(If you haven’t seen the wonderful Superdickery, don’t read this. Go there instead.)
Just saw MAN OF STEEL. I should have listened to everyone who hated it. It’s a joyless, humorless, bleak, violent film. I didn’t smile once, never laughed. In place of Donner and Lester’s love for a certain kind of nostalgic screwball spirit (which at times veered towards overkill), it’s militaristic, bullet-fueled spectacle. It’s special effects are glum and mechanical; it’s minor characters forgettable, military types: where’s Jimmy Olsen? I even missed Ned Beatty as Otis, particular when watching Michael Shannon and Russell Crowe have a glower-off about a “codex.” Terence Stamp brought a bit of Edmund and Iago to General Zod – bemused by his own badness. Shannon, who can be awesome in the right part, might as well as be delivering his lines to a computer (which, when he’s talking to Jor-El, I guess, he is). The movie relies on space-age technology to justify its leaps of logic. Superman and General Zod shoot lasers from their eyes, which is probably the reason Snyder wanted to make this move in the first place. And even for a movie not called Demolition Man, there sure is a lot of demolition, man.
The original Superman movies got increasingly more ridiculous, until finally they fell under the helm of cheapskate shlock merchants Golan-Globus and featured Jon Cryer as “Lenny Luther.” Richard Donner took the material seriously, investing it with a sense of mythos that sometimes overdid itself. For instance, when Superman flies it’s inherently poetic; we don’t need Lois Lane to offer her own poetic monologue to tell us this. But John Williams’ (dearly departed) score was awe-inspiring even when the movie was not, and it did the ethics of superpowers thing well enough even amidst a lot of ground-laying and jokes for the kids. Here is a line I never thought I’d type: “Margot Kidder is much better than Amy Adams.” Which isn’t Adams’ fault – she’s ideally cast for a role that no one bothered to write for her. Superman Returns went broad, and it treated the original Donner movie as though it set a cinematic tone that couldn’t be violated. And it gave Superman a kid. Still, it feels like got the tone right, whereas this one is filmed seems washed free of color. Maybe I’m just old-fashioned, but I like my pancakes round and my Superman movies bright and colorful. Yet since 2006, we’ve only further confirmed the set of commercial tactics from the Bond and Batman reboot playbook. I know that the new spin for reboots is, “You know what this story needs? Intense realism.” And I guess the box office success of this will validate that.

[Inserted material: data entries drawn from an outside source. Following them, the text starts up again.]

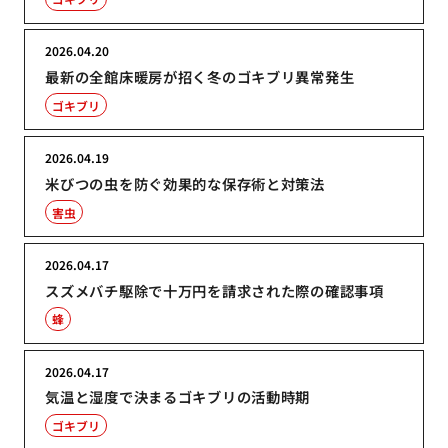
2026.04.20
最新の全館床暖房が招く冬のゴキブリ異常発生
ゴキブリ
2026.04.19
米びつの虫を防ぐ効果的な保存術と対策法
害虫
2026.04.17
スズメバチ駆除で十万円を請求された際の確認事項
蜂
2026.04.17
気温と湿度で決まるゴキブリの活動時期
ゴキブリ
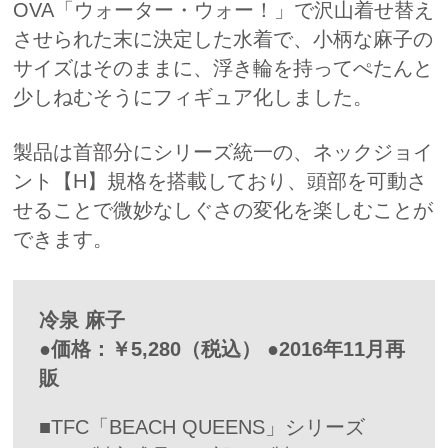
OVA「ウォーター・ウォー！」で沢山着せ替え
させられた末に決定した水着で、小柄な麻子の
サイズはそのままに、浮き輪を持ってぺたんと
少しねむそうにフィギュア化しました。
製品は首部分にシリーズ統一の、ネックジョイ
ント【H】規格を搭載しており、頭部を可動さ
せることで微妙なしぐさの変化を楽しむことが
できます。
冷泉 麻子
●価格：￥5,280（税込） ●2016年11月再
販
■TFC「BEACH QUEENS」シリーズ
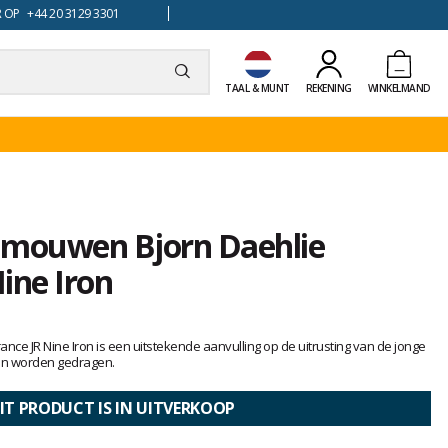
 OP +44 20 3129 3301
TAAL & MUNT
REKENING
WINKELMAND
 mouwen Bjorn Daehlie
ine Iron
nce JR Nine Iron is een uitstekende aanvulling op de uitrusting van de jonge
 kan worden gedragen.
IT PRODUCT IS IN UITVERKOOP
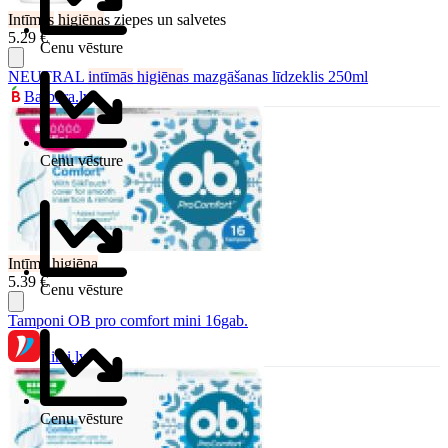
Intīmās
higiēna
s ziepes un salvetes
5.29 €
Cenu vēsture
NEUTRAL
intīmās
higiēna
s mazgāšanas līdzeklis 250ml
Barbora.lv
Cenu vēsture
Intīmā
higiēna
5.39 €
Cenu vēsture
Tamponi OB pro comfort mini 16gab.
Rimi.lv
Cenu vēsture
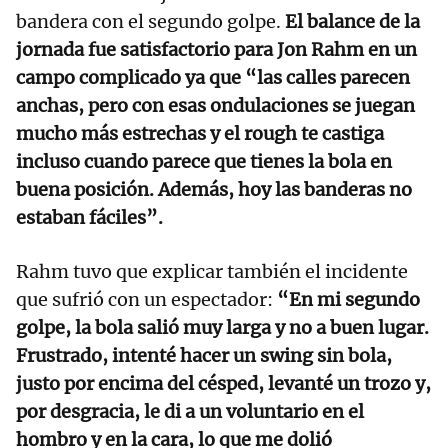
bandera con el segundo golpe.
El balance de la
jornada fue satisfactorio para Jon Rahm en un
campo complicado ya que “las calles parecen
anchas, pero con esas ondulaciones se juegan
mucho más estrechas y el rough te castiga
incluso cuando parece que tienes la bola en
buena posición. Además, hoy las banderas no
estaban fáciles”.
Rahm tuvo que explicar también el incidente
que sufrió con un espectador:
“En mi segundo
golpe, la bola salió muy larga y no a buen lugar.
Frustrado, intenté hacer un swing sin bola,
justo por encima del césped, levanté un trozo y,
por desgracia, le di a un voluntario en el
hombro y en la cara, lo que me dolió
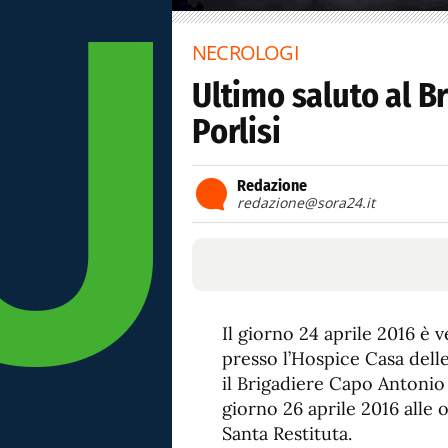
NECROLOGI
Ultimo saluto al B
Porlisi
Redazione
redazione@sora24.it
Il giorno 24 aprile 2016 è v
presso l’Hospice Casa delle F
il Brigadiere Capo Antonio P
giorno 26 aprile 2016 alle 
Santa Restituta.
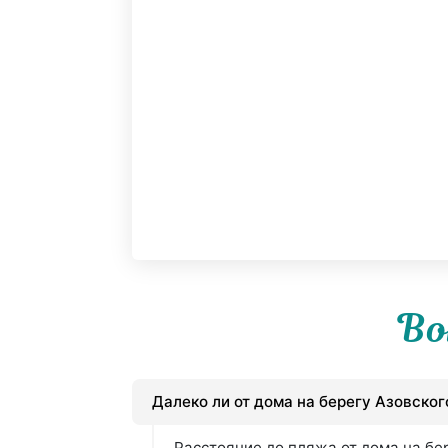
Во
Далеко ли от дома на берегу Азовско
Расстояние до пляжа от дома на бе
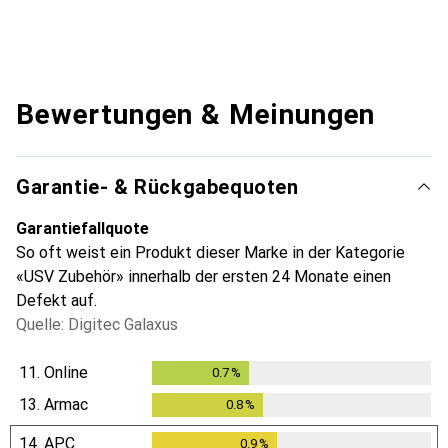
Bewertungen & Meinungen
Garantie- & Rückgabequoten
Garantiefallquote
So oft weist ein Produkt dieser Marke in der Kategorie
«USV Zubehör» innerhalb der ersten 24 Monate einen
Defekt auf.
Quelle: Digitec Galaxus
11.
Online
0.7
%
0.7
%
13.
Armac
0.8
%
0.8
%
14.
APC
0.9
%
0.9
%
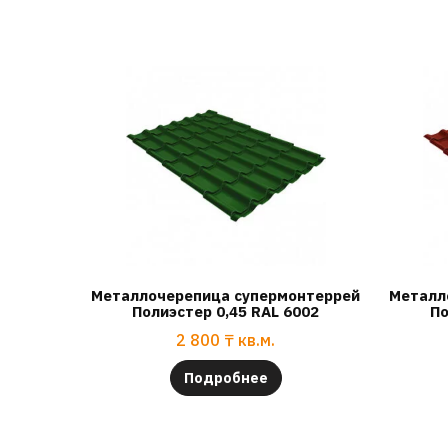
Металлочерепица супермонтеррей
Металл
Полиэстер 0,45 RAL 6002
По
2 800
₸
кв.м.
Подробнее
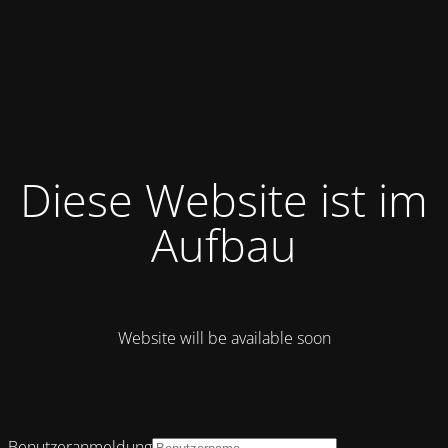
Diese Website ist im
Aufbau
Website will be available soon
Benutzeranmeldung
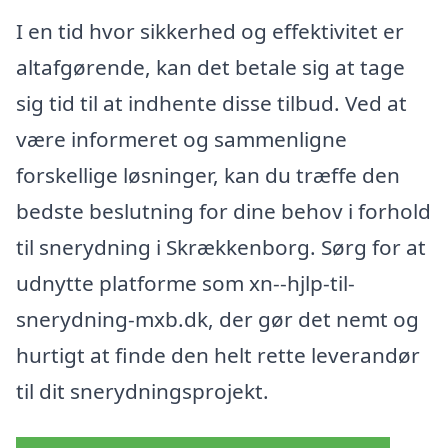
I en tid hvor sikkerhed og effektivitet er
altafgørende, kan det betale sig at tage
sig tid til at indhente disse tilbud. Ved at
være informeret og sammenligne
forskellige løsninger, kan du træffe den
bedste beslutning for dine behov i forhold
til snerydning i Skrækkenborg. Sørg for at
udnytte platforme som xn--hjlp-til-
snerydning-mxb.dk, der gør det nemt og
hurtigt at finde den helt rette leverandør
til dit snerydningsprojekt.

When Watchmen came out, I remember an ad calling Zak Snyder a visionary; that’s hilarious – his entire aesthetic is defined by absence of vision, literally. Here, the movie is often a confusing mess of CGI shots and live-action inserts. He frequently uses smoke and dust to obscure the action. The best parts of Watchmen were simply reproducing panels, which says more about the set and costume designer than the director. A student of mine suggested that his disastrous Sucker Punch is a movie with a weird, demented personality that demands to be pondered. Nathan Rabin notes that, Sucker Punch “aims to lure us into an exciting world of adventure and excitement, and then force us to concede our complicity in the exploitation, objectification, and dehumanization of the women onscreen,” even if it ultimately failed to pull it off. So Snyder is a director of startling, stupid ambition, and we’re going to be seeing a lot more of him.
My final point: LONE RANGER was ten times as good as this.